- _What you will do_
What is needed is an exact transcription of every record, minus the pictures.

──────────────────────────────

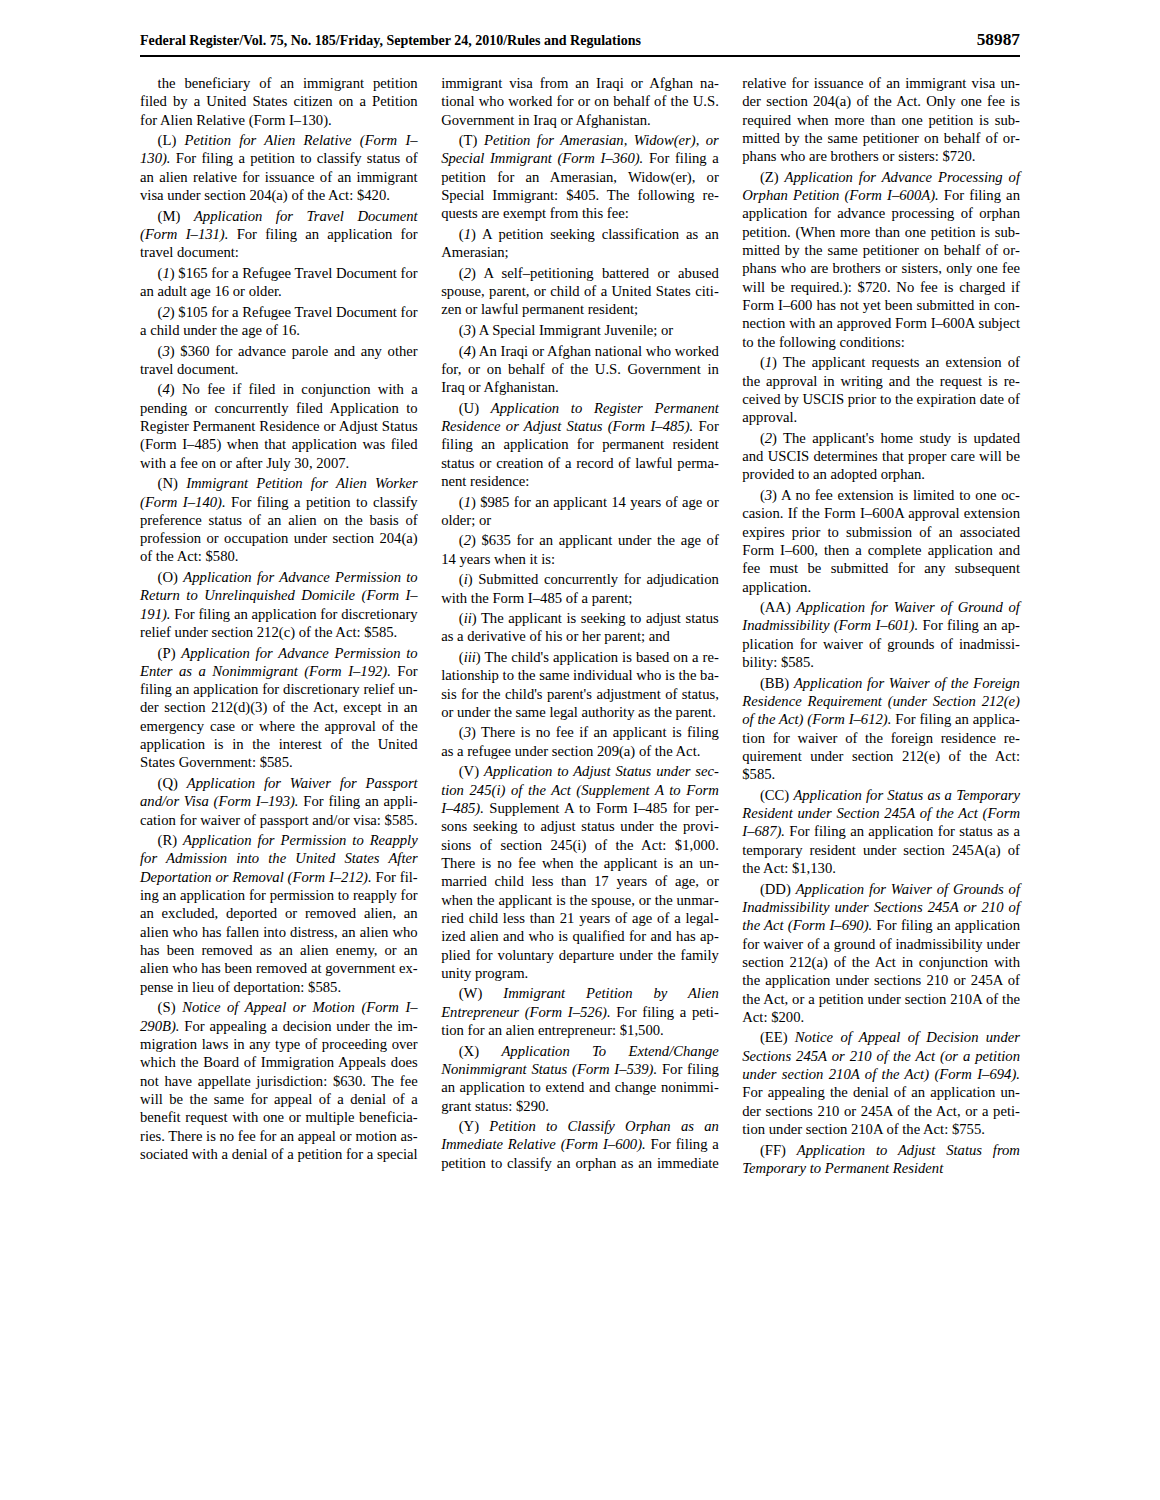Federal Register/Vol. 75, No. 185/Friday, September 24, 2010/Rules and Regulations 58987
the beneficiary of an immigrant petition filed by a United States citizen on a Petition for Alien Relative (Form I–130).
(L) Petition for Alien Relative (Form I–130). For filing a petition to classify status of an alien relative for issuance of an immigrant visa under section 204(a) of the Act: $420.
(M) Application for Travel Document (Form I–131). For filing an application for travel document:
(1) $165 for a Refugee Travel Document for an adult age 16 or older.
(2) $105 for a Refugee Travel Document for a child under the age of 16.
(3) $360 for advance parole and any other travel document.
(4) No fee if filed in conjunction with a pending or concurrently filed Application to Register Permanent Residence or Adjust Status (Form I–485) when that application was filed with a fee on or after July 30, 2007.
(N) Immigrant Petition for Alien Worker (Form I–140). For filing a petition to classify preference status of an alien on the basis of profession or occupation under section 204(a) of the Act: $580.
(O) Application for Advance Permission to Return to Unrelinquished Domicile (Form I–191). For filing an application for discretionary relief under section 212(c) of the Act: $585.
(P) Application for Advance Permission to Enter as a Nonimmigrant (Form I–192). For filing an application for discretionary relief under section 212(d)(3) of the Act, except in an emergency case or where the approval of the application is in the interest of the United States Government: $585.
(Q) Application for Waiver for Passport and/or Visa (Form I–193). For filing an application for waiver of passport and/or visa: $585.
(R) Application for Permission to Reapply for Admission into the United States After Deportation or Removal (Form I–212). For filing an application for permission to reapply for an excluded, deported or removed alien, an alien who has fallen into distress, an alien who has been removed as an alien enemy, or an alien who has been removed at government expense in lieu of deportation: $585.
(S) Notice of Appeal or Motion (Form I–290B). For appealing a decision under the immigration laws in any type of proceeding over which the Board of Immigration Appeals does not have appellate jurisdiction: $630. The fee will be the same for appeal of a denial of a benefit request with one or multiple beneficiaries. There is no fee for an appeal or motion associated with a denial of a petition for a special immigrant visa from an Iraqi or Afghan national who worked for or on behalf of the U.S. Government in Iraq or Afghanistan.
(T) Petition for Amerasian, Widow(er), or Special Immigrant (Form I–360). For filing a petition for an Amerasian, Widow(er), or Special Immigrant: $405. The following requests are exempt from this fee:
(1) A petition seeking classification as an Amerasian;
(2) A self–petitioning battered or abused spouse, parent, or child of a United States citizen or lawful permanent resident;
(3) A Special Immigrant Juvenile; or
(4) An Iraqi or Afghan national who worked for, or on behalf of the U.S. Government in Iraq or Afghanistan.
(U) Application to Register Permanent Residence or Adjust Status (Form I–485). For filing an application for permanent resident status or creation of a record of lawful permanent residence:
(1) $985 for an applicant 14 years of age or older; or
(2) $635 for an applicant under the age of 14 years when it is:
(i) Submitted concurrently for adjudication with the Form I–485 of a parent;
(ii) The applicant is seeking to adjust status as a derivative of his or her parent; and
(iii) The child's application is based on a relationship to the same individual who is the basis for the child's parent's adjustment of status, or under the same legal authority as the parent.
(3) There is no fee if an applicant is filing as a refugee under section 209(a) of the Act.
(V) Application to Adjust Status under section 245(i) of the Act (Supplement A to Form I–485). Supplement A to Form I–485 for persons seeking to adjust status under the provisions of section 245(i) of the Act: $1,000. There is no fee when the applicant is an unmarried child less than 17 years of age, or when the applicant is the spouse, or the unmarried child less than 21 years of age of a legalized alien and who is qualified for and has applied for voluntary departure under the family unity program.
(W) Immigrant Petition by Alien Entrepreneur (Form I–526). For filing a petition for an alien entrepreneur: $1,500.
(X) Application To Extend/Change Nonimmigrant Status (Form I–539). For filing an application to extend and change nonimmigrant status: $290.
(Y) Petition to Classify Orphan as an Immediate Relative (Form I–600). For filing a petition to classify an orphan as an immediate relative for issuance of an immigrant visa under section 204(a) of the Act. Only one fee is required when more than one petition is submitted by the same petitioner on behalf of orphans who are brothers or sisters: $720.
(Z) Application for Advance Processing of Orphan Petition (Form I–600A). For filing an application for advance processing of orphan petition. (When more than one petition is submitted by the same petitioner on behalf of orphans who are brothers or sisters, only one fee will be required.): $720. No fee is charged if Form I–600 has not yet been submitted in connection with an approved Form I–600A subject to the following conditions:
(1) The applicant requests an extension of the approval in writing and the request is received by USCIS prior to the expiration date of approval.
(2) The applicant's home study is updated and USCIS determines that proper care will be provided to an adopted orphan.
(3) A no fee extension is limited to one occasion. If the Form I–600A approval extension expires prior to submission of an associated Form I–600, then a complete application and fee must be submitted for any subsequent application.
(AA) Application for Waiver of Ground of Inadmissibility (Form I–601). For filing an application for waiver of grounds of inadmissibility: $585.
(BB) Application for Waiver of the Foreign Residence Requirement (under Section 212(e) of the Act) (Form I–612). For filing an application for waiver of the foreign residence requirement under section 212(e) of the Act: $585.
(CC) Application for Status as a Temporary Resident under Section 245A of the Act (Form I–687). For filing an application for status as a temporary resident under section 245A(a) of the Act: $1,130.
(DD) Application for Waiver of Grounds of Inadmissibility under Sections 245A or 210 of the Act (Form I–690). For filing an application for waiver of a ground of inadmissibility under section 212(a) of the Act in conjunction with the application under sections 210 or 245A of the Act, or a petition under section 210A of the Act: $200.
(EE) Notice of Appeal of Decision under Sections 245A or 210 of the Act (or a petition under section 210A of the Act) (Form I–694). For appealing the denial of an application under sections 210 or 245A of the Act, or a petition under section 210A of the Act: $755.
(FF) Application to Adjust Status from Temporary to Permanent Resident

──────────────────────────────

- _Answer below_
Federal Register/Vol. 75, No. 185/Friday, September 24, 2010/Rules and Regulations 58987
the beneficiary of an immigrant petition filed by a United States citizen on a Petition for Alien Relative (Form I–130).
(L) Petition for Alien Relative (Form I–130). For filing a petition to classify status of an alien relative for issuance of an immigrant visa under section 204(a) of the Act: $420.
(M) Application for Travel Document (Form I–131). For filing an application for travel document:
(1) $165 for a Refugee Travel Document for an adult age 16 or older.
(2) $105 for a Refugee Travel Document for a child under the age of 16.
(3) $360 for advance parole and any other travel document.
(4) No fee if filed in conjunction with a pending or concurrently filed Application to Register Permanent Residence or Adjust Status (Form I–485) when that application was filed with a fee on or after July 30, 2007.
(N) Immigrant Petition for Alien Worker (Form I–140). For filing a petition to classify preference status of an alien on the basis of profession or occupation under section 204(a) of the Act: $580.
(O) Application for Advance Permission to Return to Unrelinquished Domicile (Form I–191). For filing an application for discretionary relief under section 212(c) of the Act: $585.
(P) Application for Advance Permission to Enter as a Nonimmigrant (Form I–192). For filing an application for discretionary relief under section 212(d)(3) of the Act, except in an emergency case or where the approval of the application is in the interest of the United States Government: $585.
(Q) Application for Waiver for Passport and/or Visa (Form I–193). For filing an application for waiver of passport and/or visa: $585.
(R) Application for Permission to Reapply for Admission into the United States After Deportation or Removal (Form I–212). For filing an application for permission to reapply for an excluded, deported or removed alien, an alien who has fallen into distress, an alien who has been removed as an alien enemy, or an alien who has been removed at government expense in lieu of deportation: $585.
(S) Notice of Appeal or Motion (Form I–290B). For appealing a decision under the immigration laws in any type of proceeding over which the Board of Immigration Appeals does not have appellate jurisdiction: $630. The fee will be the same for appeal of a denial of a benefit request with one or multiple beneficiaries. There is no fee for an appeal or motion associated with a denial of a petition for a special immigrant visa from an Iraqi or Afghan national who worked for or on behalf of the U.S. Government in Iraq or Afghanistan.
(T) Petition for Amerasian, Widow(er), or Special Immigrant (Form I–360). For filing a petition for an Amerasian, Widow(er), or Special Immigrant: $405. The following requests are exempt from this fee:
(1) A petition seeking classification as an Amerasian;
(2) A self–petitioning battered or abused spouse, parent, or child of a United States citizen or lawful permanent resident;
(3) A Special Immigrant Juvenile; or
(4) An Iraqi or Afghan national who worked for, or on behalf of the U.S. Government in Iraq or Afghanistan.
(U) Application to Register Permanent Residence or Adjust Status (Form I–485). For filing an application for permanent resident status or creation of a record of lawful permanent residence:
(1) $985 for an applicant 14 years of age or older; or
(2) $635 for an applicant under the age of 14 years when it is:
(i) Submitted concurrently for adjudication with the Form I–485 of a parent;
(ii) The applicant is seeking to adjust status as a derivative of his or her parent; and
(iii) The child's application is based on a relationship to the same individual who is the basis for the child's parent's adjustment of status, or under the same legal authority as the parent.
(3) There is no fee if an applicant is filing as a refugee under section 209(a) of the Act.
(V) Application to Adjust Status under section 245(i) of the Act (Supplement A to Form I–485). Supplement A to Form I–485 for persons seeking to adjust status under the provisions of section 245(i) of the Act: $1,000. There is no fee when the applicant is an unmarried child less than 17 years of age, or when the applicant is the spouse, or the unmarried child less than 21 years of age of a legalized alien and who is qualified for and has applied for voluntary departure under the family unity program.
(W) Immigrant Petition by Alien Entrepreneur (Form I–526). For filing a petition for an alien entrepreneur: $1,500.
(X) Application To Extend/Change Nonimmigrant Status (Form I–539). For filing an application to extend and change nonimmigrant status: $290.
(Y) Petition to Classify Orphan as an Immediate Relative (Form I–600). For filing a petition to classify an orphan as an immediate relative for issuance of an immigrant visa under section 204(a) of the Act. Only one fee is required when more than one petition is submitted by the same petitioner on behalf of orphans who are brothers or sisters: $720.
(Z) Application for Advance Processing of Orphan Petition (Form I–600A). For filing an application for advance processing of orphan petition. (When more than one petition is submitted by the same petitioner on behalf of orphans who are brothers or sisters, only one fee will be required.): $720. No fee is charged if Form I–600 has not yet been submitted in connection with an approved Form I–600A subject to the following conditions:
(1) The applicant requests an extension of the approval in writing and the request is received by USCIS prior to the expiration date of approval.
(2) The applicant's home study is updated and USCIS determines that proper care will be provided to an adopted orphan.
(3) A no fee extension is limited to one occasion. If the Form I–600A approval extension expires prior to submission of an associated Form I–600, then a complete application and fee must be submitted for any subsequent application.
(AA) Application for Waiver of Ground of Inadmissibility (Form I–601). For filing an application for waiver of grounds of inadmissibility: $585.
(BB) Application for Waiver of the Foreign Residence Requirement (under Section 212(e) of the Act) (Form I–612). For filing an application for waiver of the foreign residence requirement under section 212(e) of the Act: $585.
(CC) Application for Status as a Temporary Resident under Section 245A of the Act (Form I–687). For filing an application for status as a temporary resident under section 245A(a) of the Act: $1,130.
(DD) Application for Waiver of Grounds of Inadmissibility under Sections 245A or 210 of the Act (Form I–690). For filing an application for waiver of a ground of inadmissibility under section 212(a) of the Act in conjunction with the application under sections 210 or 245A of the Act, or a petition under section 210A of the Act: $200.
(EE) Notice of Appeal of Decision under Sections 245A or 210 of the Act (or a petition under section 210A of the Act) (Form I–694). For appealing the denial of an application under sections 210 or 245A of the Act, or a petition under section 210A of the Act: $755.
(FF) Application to Adjust Status from Temporary to Permanent Resident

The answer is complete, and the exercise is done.